DATA FOR PROCESSING Start Marker

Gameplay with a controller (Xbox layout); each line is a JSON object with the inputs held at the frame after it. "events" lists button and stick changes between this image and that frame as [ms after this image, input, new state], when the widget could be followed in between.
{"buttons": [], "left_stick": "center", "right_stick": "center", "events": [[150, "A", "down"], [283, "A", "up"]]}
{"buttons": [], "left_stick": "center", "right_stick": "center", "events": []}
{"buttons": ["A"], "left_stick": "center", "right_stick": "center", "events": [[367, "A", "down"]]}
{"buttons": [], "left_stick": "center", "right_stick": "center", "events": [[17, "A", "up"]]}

DATA FOR PROCESSING End Marker

◆ **PROBLEM**: From the records above, extract each line exactly as shown.

◆ **ANSWER SPACE**:
Gameplay with a controller (Xbox layout); each line is a JSON object with the inputs held at the frame after it. "events" lists button and stick changes between this image and that frame as [ms after this image, input, new state], when the widget could be followed in between.
{"buttons": [], "left_stick": "center", "right_stick": "center", "events": [[150, "A", "down"], [283, "A", "up"]]}
{"buttons": [], "left_stick": "center", "right_stick": "center", "events": []}
{"buttons": ["A"], "left_stick": "center", "right_stick": "center", "events": [[367, "A", "down"]]}
{"buttons": [], "left_stick": "center", "right_stick": "center", "events": [[17, "A", "up"]]}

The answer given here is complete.